Susan Eich, a Cargill spokesperson, says the company stands by its initial response to the report. “We think the allegations are false,” she told the Minnesota Independent. “We have answered every specific point in there. We take issue with that report and we stand by our response… We do not clear rain forests.”
RAN maintains that documentation it has obtained shows otherwise.
Relying on registries and permits Indonesian local government offices in Indonesia and from Indonesia’s Ministry of Forestry, RAN says Indo Sawit Kakal is located in a production forest area. In addition, these areas are protected by the Indonesian Ministry of Forestry from palm oil production, and Salazar-Lopez says that while Cargill did not obtain a license to cut the timber in this area, the company still deforested more than 10,500 hectares in that region since 2005.

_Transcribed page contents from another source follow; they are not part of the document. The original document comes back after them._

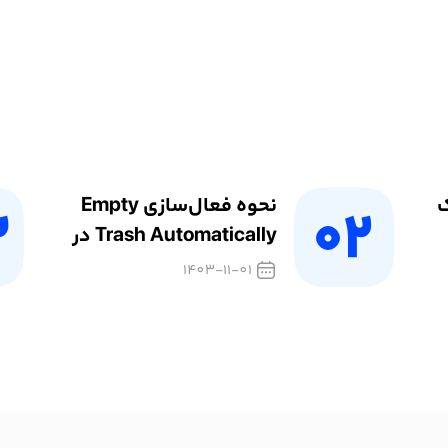
ک
نحوه فعال‌سازی Empty
Trash Automatically در
مک
1403-11-01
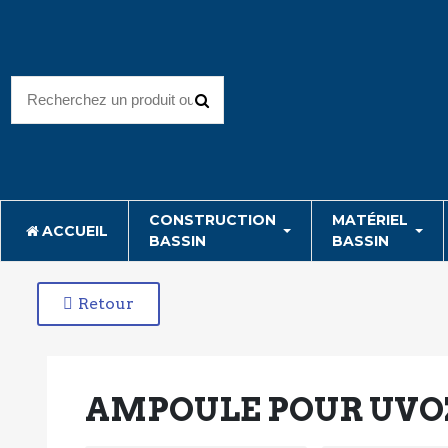
CONSTRUCTION
MATÉRIEL
ACCUEIL
BASSIN
BASSIN
Retour
AMPOULE POUR UVO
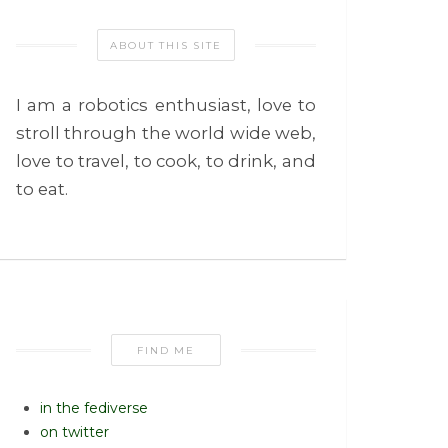
ABOUT THIS SITE
I am a robotics enthusiast, love to
stroll through the world wide web,
love to travel, to cook, to drink, and
to eat.
FIND ME
in the fediverse
on twitter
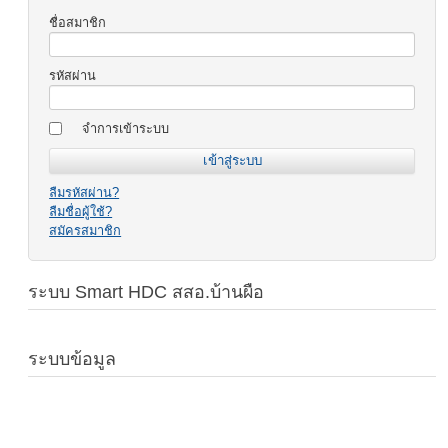
ชื่อสมาชิก
รหัสผ่าน
จำการเข้าระบบ
ลืมรหัสผ่าน?
ลืมชื่อผู้ใช้?
สมัครสมาชิก
ระบบ Smart HDC สสอ.บ้านผือ
ระบบข้อมูล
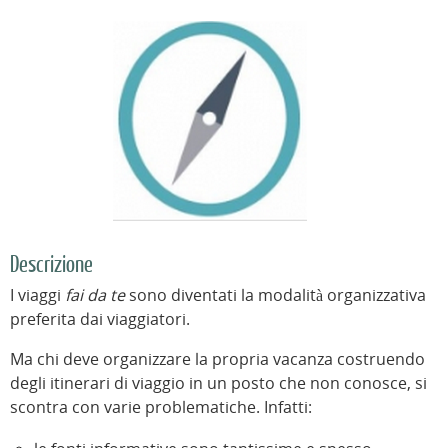
Descrizione
I viaggi
fai da te
sono diventati la modalità organizzativa
preferita dai viaggiatori.
Ma chi deve organizzare la propria vacanza costruendo
degli itinerari di viaggio in un posto che non conosce, si
scontra con varie problematiche. Infatti:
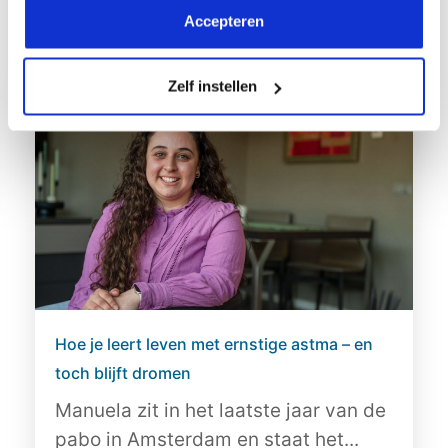
Accepteren
Lees meer
Zelf instellen
Hoe je leert leven met ernstige astma – en
toch blijft dromen
Manuela zit in het laatste jaar van de
pabo in Amsterdam en staat het...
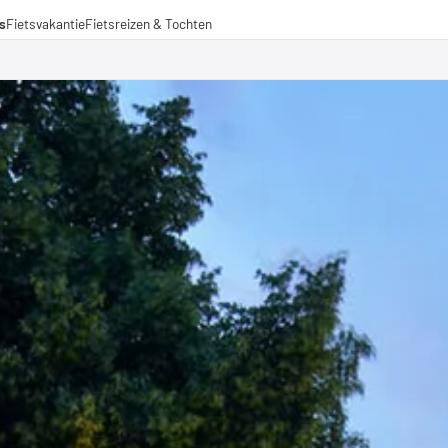
s
Fietsvakantie
Fietsreizen & Tochten
eizen
ochten
amenwerkingen
aden voor lange afstanden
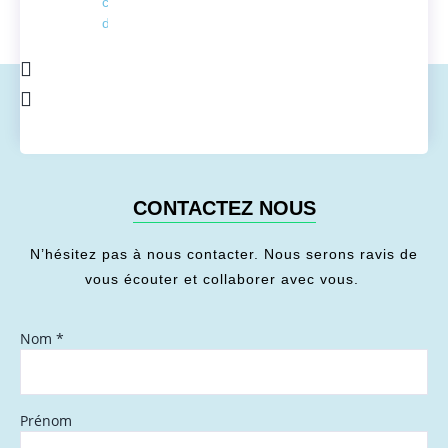
conversion
de l'énergie
CONTACTEZ NOUS
N’hésitez pas à nous contacter. Nous serons ravis de
vous écouter et collaborer avec vous.
Nom
*
Prénom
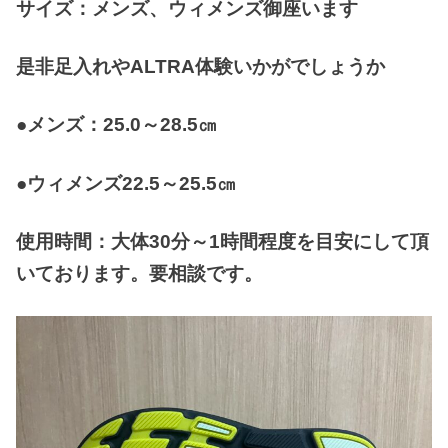
サイズ：メンズ、ウィメンズ御座います
是非足入れやALTRA体験いかがでしょうか
●メンズ：25.0～28.5㎝
●ウィメンズ22.5～25
.5㎝
使用時間：大体30分～1時間程度を目安にして頂
いております。要相談です。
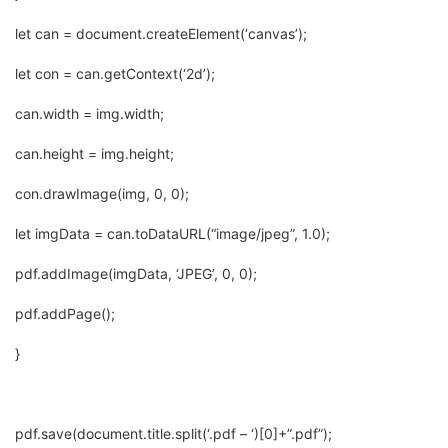
let can = document.createElement(‘canvas’);
let con = can.getContext(‘2d’);
can.width = img.width;
can.height = img.height;
con.drawImage(img, 0, 0);
let imgData = can.toDataURL(“image/jpeg”, 1.0);
pdf.addImage(imgData, ‘JPEG’, 0, 0);
pdf.addPage();
}
pdf.save(document.title.split(‘.pdf – ‘)[0]+”.pdf”);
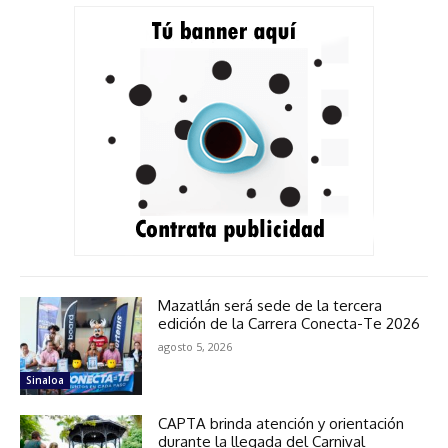
Mazatlán será sede de la tercera
edición de la Carrera Conecta-Te 2026
agosto 5, 2026
Sinaloa
CAPTA brinda atención y orientación
durante la llegada del Carnival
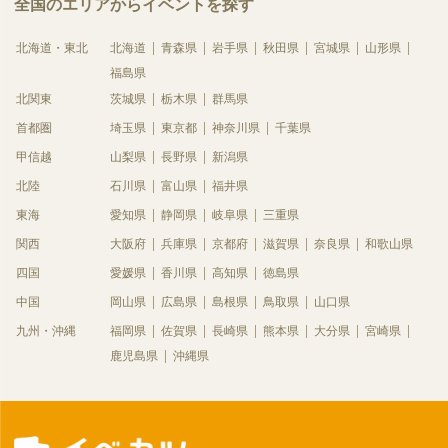
全国のエリアからイベントを探す
北海道・東北
北海道
青森県
岩手県
秋田県
宮城県
山形県
福島県
北関東
茨城県
栃木県
群馬県
首都圏
埼玉県
東京都
神奈川県
千葉県
甲信越
山梨県
長野県
新潟県
北陸
石川県
富山県
福井県
東海
愛知県
静岡県
岐阜県
三重県
関西
大阪府
兵庫県
京都府
滋賀県
奈良県
和歌山県
四国
愛媛県
香川県
高知県
徳島県
中国
岡山県
広島県
島根県
鳥取県
山口県
九州・沖縄
福岡県
佐賀県
長崎県
熊本県
大分県
宮崎県
鹿児島県
沖縄県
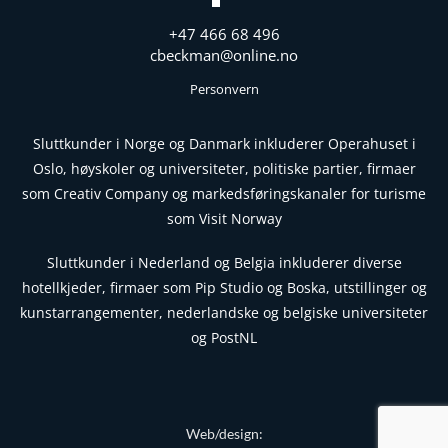
+47 466 68 496
cbeckman@online.no
Personvern
Sluttkunder i Norge og Danmark inkluderer Operahuset i
Oslo, høyskoler og universiteter, politiske partier, firmaer
som Creativ Company og markedsføringskanaler for turisme
som Visit Norway
Sluttkunder i Nederland og Belgia inkluderer diverse
hotellkjeder, firmaer som Pip Studio og Boska, utstillinger og
kunstarrangementer, nederlandske og belgiske universiteter
og PostNL
Web/design:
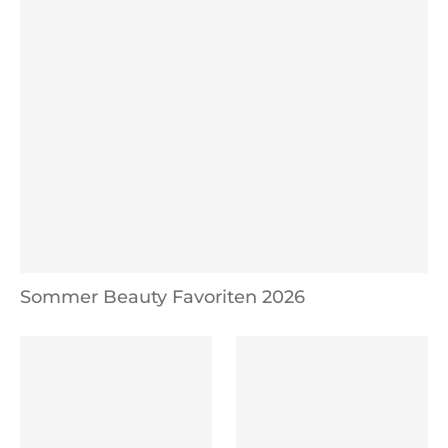
Sommer Beauty Favoriten 2026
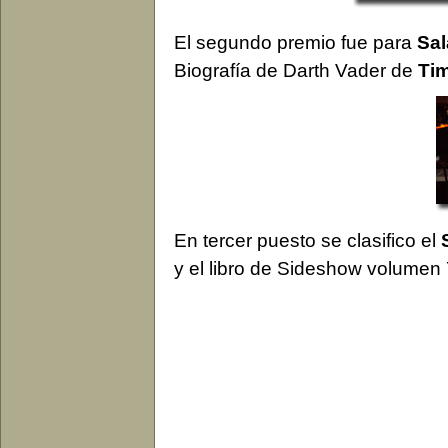
El segundo premio fue para
Sa
Biografía de Darth Vader de
Ti
En tercer puesto se clasifico el
y el libro de Sideshow volumen 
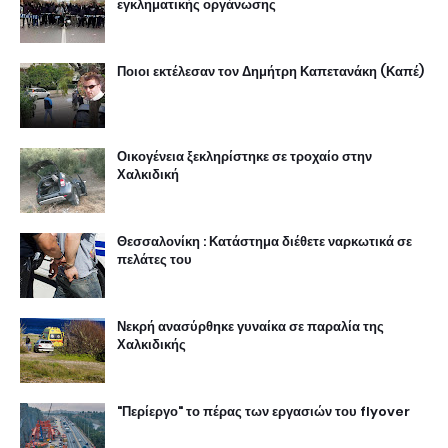
εγκληματικής οργάνωσης
Ποιοι εκτέλεσαν τον Δημήτρη Καπετανάκη (Καπέ)
Οικογένεια ξεκληρίστηκε σε τροχαίο στην
Χαλκιδική
Θεσσαλονίκη : Κατάστημα διέθετε ναρκωτικά σε
πελάτες του
Νεκρή ανασύρθηκε γυναίκα σε παραλία της
Χαλκιδικής
"Περίεργο" το πέρας των εργασιών του flyover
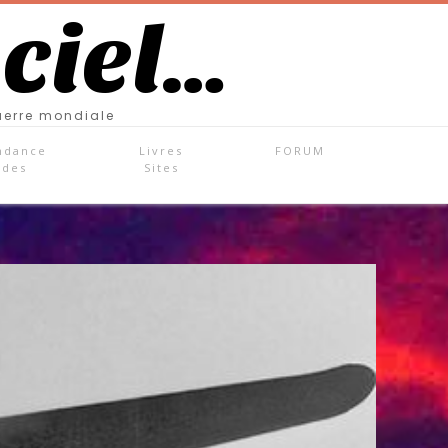
 ciel…
uerre mondiale
ndance
Livres
FORUM
ades
Sites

A Google map “showing that PT Indo Sawit Kekal is located in a production forest area,” according to RAN. Click to enlarge.
In addition to cutting forests, Salazar-Lopez says Cargill’s Indo Sawat Kakal plantation operating outside of Indonesian law because is missing three of four required permits. “They don’t have a timber cutting permit, a business operating license, or a plantation business permit. So now Cargill is admitting they do operate this plantation, and what we’re saying now is, you’re admitting that you are operating this plantation that is in violation of many Indonesian laws. “
Salazar-Lopez says the destruction is devastating for a number of reasons. For one thing, despite its size, Indonesia is the third largest greenhouse gas emitter in the world, all of it a result of intense deforestation and gas emissions from peat bogs. For another, Indonesia is home to numerous endangered species, including the orangutan. And furthermore, Indonesian communities are being adversely affected by the destruction of farmland, rivers, and forests, she says.
Matilda Pilacapio, a human rights and environmental advocate and former government official from Papua New Guinea, has been an outspoken opponent of Cargill’s practices in her homeland. In September of 2009, she brought her story and images to the Twin Cities. Cargill, which operates three palm oil plantations in Papa New Guinea, has been recently targeted by Papa New Guinea residents and local and national NGOs, which accuse the Minnesota company of polluting rivers and deceiving local communities.
Still, despite the NGO accusations and outcry from local communities over the last year, Salazar-Lopez says Cargill still operates in violation of the company’s own claims of sustainability and corporate responsibility, clearing forests in Indonesia as recently as February of this spring.
“If Cargill is going to claim they are committed to sustainable palm oil, they need to provide it,” Salazar-Lopez says. “There is a reason [Cargill’s Harapan Sawit Lestari] HSL plantation hasn’t been RSPO certified-because they have problems. The International Monetary fund has placed a moratorium on palm oil financing because they are major problems with it worldwide.”
Salazar-Lopez says that if Cargill is truly sustainable, the company will also commit to ensuring their plantations and suppliers are sustainable.
“Unilever has supported that. Kraft and Nestle also canceled contracts with suppliers that aren’t sustainable. Many other companies have committed to holding their contractors responsible for sustainable palm oil. Why can’t Cargill do the same? They are the number one provider in the country.”